8. How a price (valuation) is set
There is no single “correct” valuation for an early-stage company — it is an estimate agreed between buyer and seller. Common methods include:
- Market comparables / multiples — applying a multiple of revenue or annual recurring revenue (ARR) seen in comparable SaaS/EdTech companies.
- The venture-capital (VC) method — estimate a plausible exit value, then work back to today’s value using a target return.
- Scorecard / Berkus methods — early-stage approaches that weigh team, product, market, traction and risk against typical benchmarks.
- Discounted cash flow (DCF) — projects future cash flows and discounts them to today; more useful once revenue is established.
- Asset / cost basis — rarely the main driver for software companies, but a floor reference.
For an early-stage company, the real drivers are usually the size of the opportunity, the team, the product, traction and the strength of the moat — not a spreadsheet alone.
9. How we agree a price together
Price is reached through honest, two-way communication. A typical path:
Indicative interest
You register, self-certify and tell us the kind of investment you’re considering (amount, instrument, timeframe).
Information & data room
Once approved, you access the deck, market research and (under NDA) deeper diligence materials.
Valuation discussion
We share our basis for value; you share yours. We discuss methods, comparables and assumptions openly.
Term sheet
A non-binding outline of price, instrument, rights and conditions — the framework for the deal.
Due diligence & completion
Legal and financial checks, final documents, and the investment completes with your adviser involved.
10. How to evaluate a price — for both sides
- Anchor on evidence — recurring revenue, growth, retention and unit economics, not just narrative.
- Use more than one method — triangulate comparables, the VC method and a scorecard.
- Think in ranges — agree a defensible range, then negotiate within it.
- Look past the headline number — instrument, share class, pre-emption, board rights and exit terms can matter as much as price.
- Model dilution — consider how future rounds affect your stake and return.
11. Investing in Learnaroo — the process
For compliance, investment materials are only available to approved, self-certified investors.
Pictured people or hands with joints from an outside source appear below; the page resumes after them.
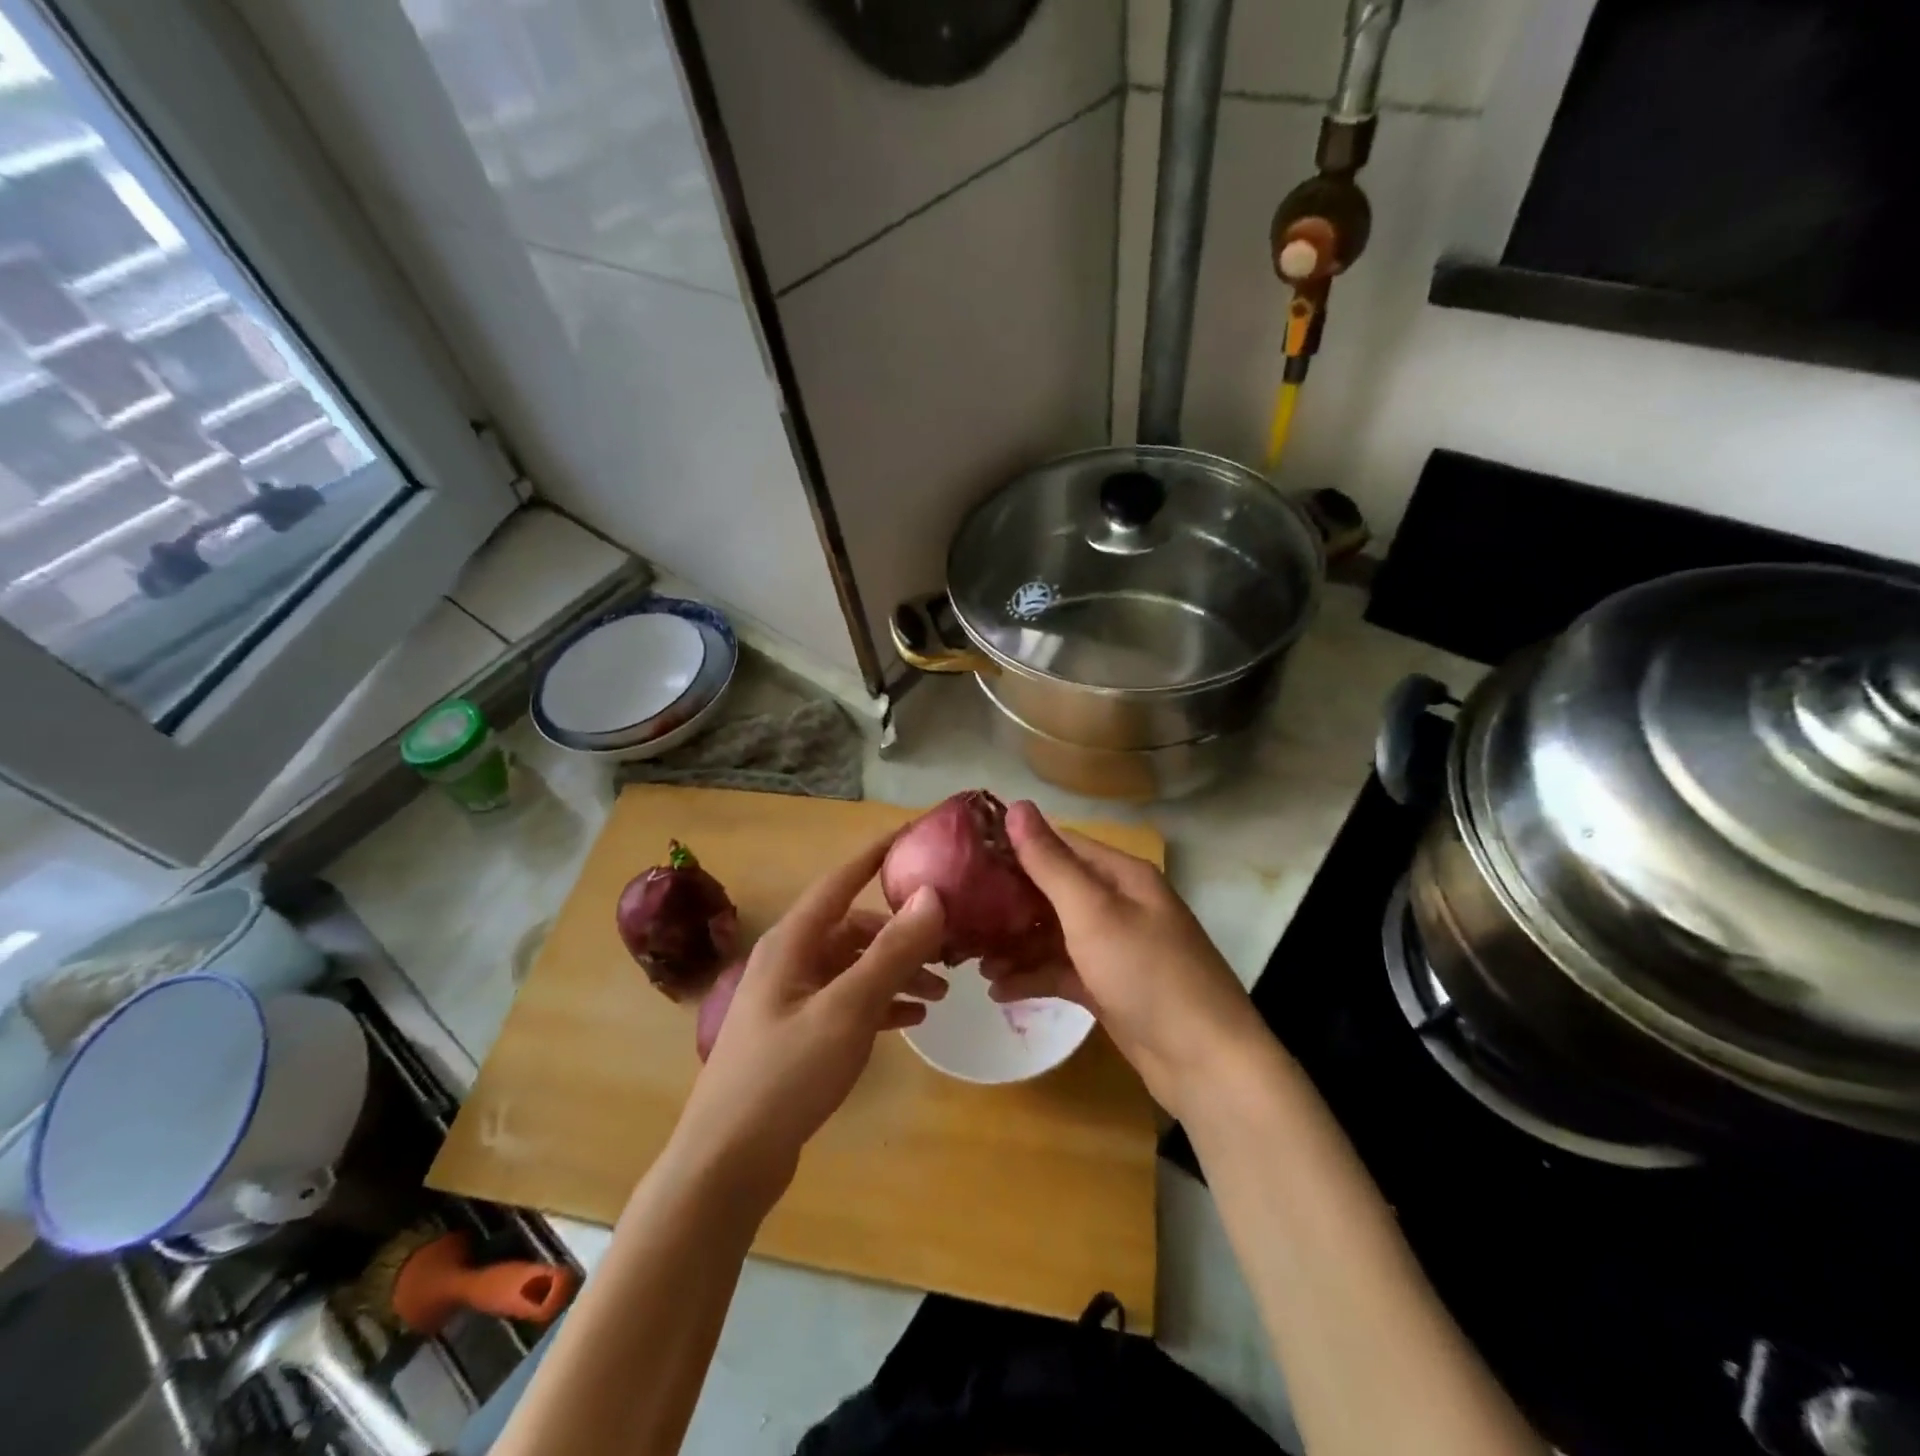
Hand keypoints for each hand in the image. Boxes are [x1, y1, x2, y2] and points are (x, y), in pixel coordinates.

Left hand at [675, 836, 946, 1202]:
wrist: (727, 1162)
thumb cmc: (785, 1075)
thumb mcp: (847, 1009)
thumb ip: (891, 952)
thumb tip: (931, 895)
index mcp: (793, 941)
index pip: (841, 878)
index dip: (877, 853)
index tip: (916, 833)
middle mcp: (790, 958)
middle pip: (854, 926)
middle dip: (902, 931)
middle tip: (950, 944)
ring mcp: (792, 996)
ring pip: (854, 965)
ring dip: (896, 971)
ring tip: (940, 992)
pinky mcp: (798, 1031)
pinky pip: (848, 1000)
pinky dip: (880, 1002)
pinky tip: (911, 1019)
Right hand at [981, 801, 1268, 1117]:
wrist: (1204, 1062)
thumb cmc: (1147, 972)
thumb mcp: (1093, 912)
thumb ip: (1050, 862)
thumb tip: (1017, 806)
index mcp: (1121, 876)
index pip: (1061, 845)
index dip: (1016, 846)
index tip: (967, 854)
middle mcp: (1118, 904)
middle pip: (1054, 891)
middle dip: (1009, 902)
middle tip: (960, 911)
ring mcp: (1114, 948)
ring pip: (1054, 934)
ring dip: (1016, 944)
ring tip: (973, 959)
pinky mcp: (1108, 987)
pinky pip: (1062, 971)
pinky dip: (1033, 976)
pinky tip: (998, 989)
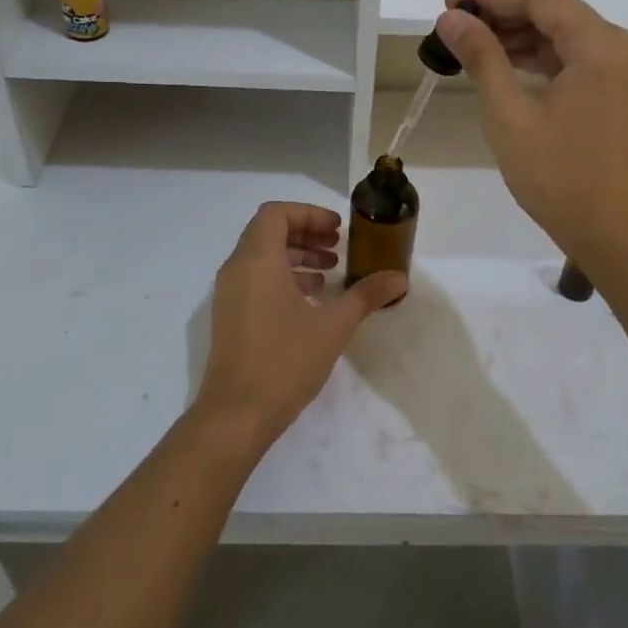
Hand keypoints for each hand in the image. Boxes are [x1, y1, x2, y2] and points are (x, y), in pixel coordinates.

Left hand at [196, 202, 406, 443]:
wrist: (237, 413)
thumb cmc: (285, 361)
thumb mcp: (333, 326)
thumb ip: (366, 296)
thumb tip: (399, 278)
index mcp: (257, 260)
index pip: (276, 213)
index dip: (309, 214)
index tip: (337, 230)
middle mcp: (237, 269)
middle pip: (268, 232)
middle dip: (305, 233)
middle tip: (337, 247)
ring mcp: (228, 294)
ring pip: (261, 257)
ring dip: (295, 257)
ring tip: (330, 274)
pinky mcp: (228, 316)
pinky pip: (254, 280)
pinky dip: (282, 278)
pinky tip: (311, 301)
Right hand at [434, 0, 627, 261]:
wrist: (617, 235)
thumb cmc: (560, 177)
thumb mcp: (509, 116)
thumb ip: (482, 58)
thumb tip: (452, 19)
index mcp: (600, 46)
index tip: (449, 6)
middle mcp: (621, 49)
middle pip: (557, 13)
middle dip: (504, 16)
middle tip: (454, 29)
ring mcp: (627, 75)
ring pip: (567, 39)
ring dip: (521, 39)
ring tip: (472, 49)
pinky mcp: (623, 98)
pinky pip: (579, 64)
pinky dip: (542, 62)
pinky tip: (508, 73)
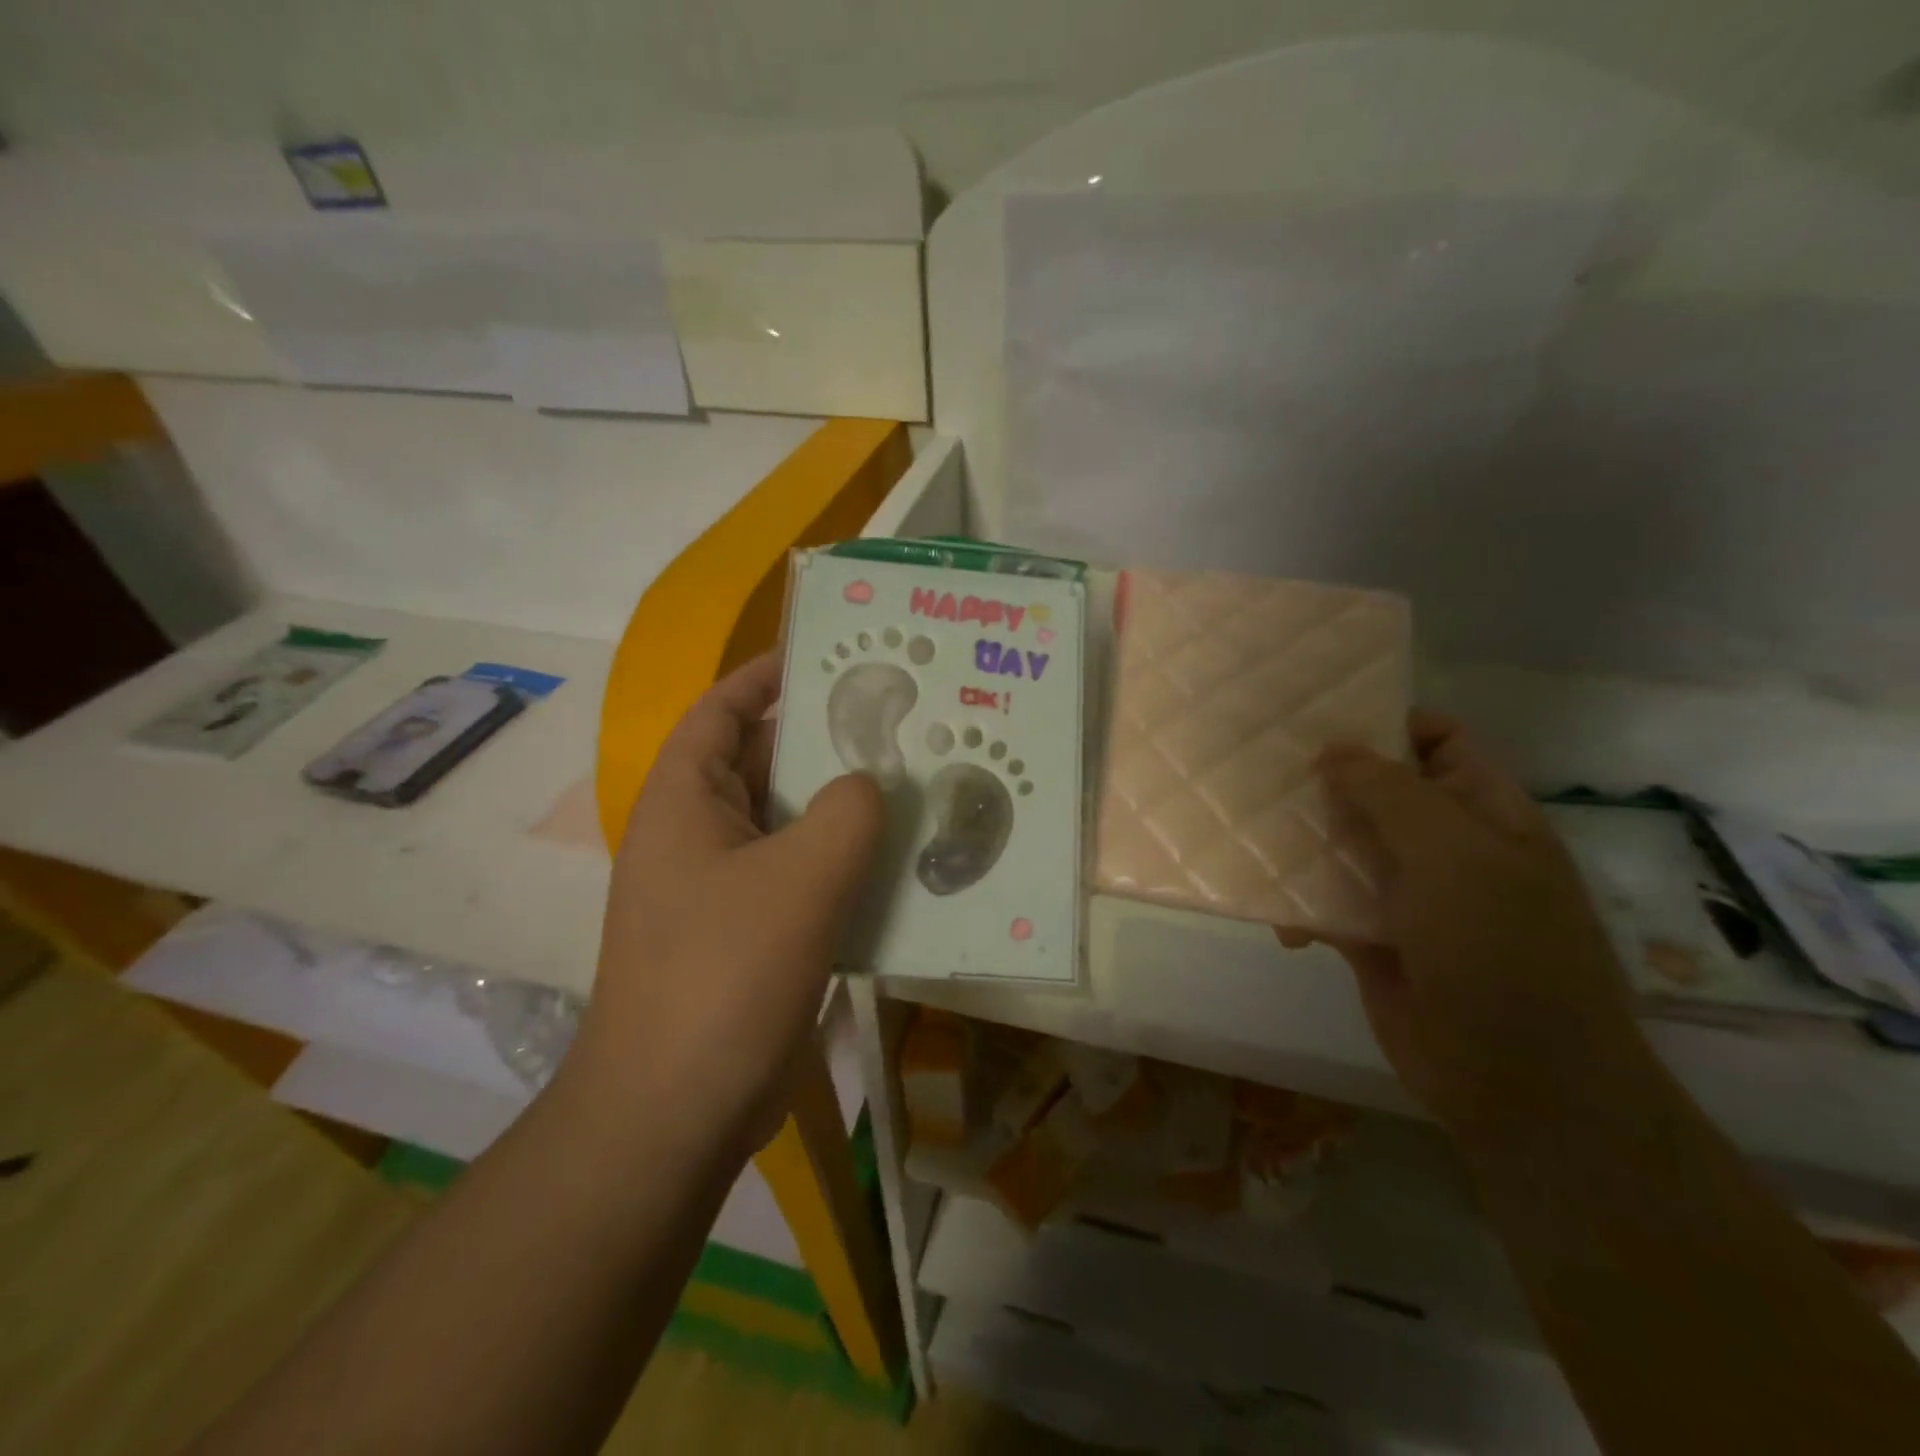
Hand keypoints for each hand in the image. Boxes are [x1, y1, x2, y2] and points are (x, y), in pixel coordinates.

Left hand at [577, 653, 882, 1152]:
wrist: (674, 1113)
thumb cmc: (723, 976)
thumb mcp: (799, 879)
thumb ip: (847, 812)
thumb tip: (870, 785)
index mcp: (685, 799)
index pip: (723, 709)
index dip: (769, 674)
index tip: (830, 653)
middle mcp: (698, 833)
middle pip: (765, 763)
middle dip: (826, 741)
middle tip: (899, 720)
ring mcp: (722, 887)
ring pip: (790, 824)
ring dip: (843, 808)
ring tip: (914, 783)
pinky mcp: (749, 933)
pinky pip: (801, 877)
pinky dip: (843, 864)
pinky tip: (898, 865)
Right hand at [1289, 712, 1648, 1138]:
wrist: (1519, 1083)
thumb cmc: (1502, 952)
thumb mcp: (1455, 856)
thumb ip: (1391, 793)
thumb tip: (1332, 749)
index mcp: (1483, 813)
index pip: (1438, 741)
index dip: (1386, 722)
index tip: (1316, 718)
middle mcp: (1444, 846)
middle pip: (1377, 791)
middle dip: (1324, 780)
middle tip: (1258, 766)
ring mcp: (1406, 894)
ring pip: (1342, 846)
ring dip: (1300, 840)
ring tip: (1247, 828)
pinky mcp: (1370, 937)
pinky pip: (1323, 902)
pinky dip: (1296, 901)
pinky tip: (1274, 914)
To begin: register for investor access → verify your email → complete the self-certification and application → we review and approve → you reach the data room and we arrange a call to discuss terms.
12. Risk warning
Investing in early-stage private companies is high risk. You may lose all the money you invest. Such investments are illiquid (hard to sell), rarely pay dividends in the early years, and are likely to be diluted by future fundraising. Past performance and projections are not reliable indicators of future results. This guide is not advice — please seek independent financial and legal advice before investing.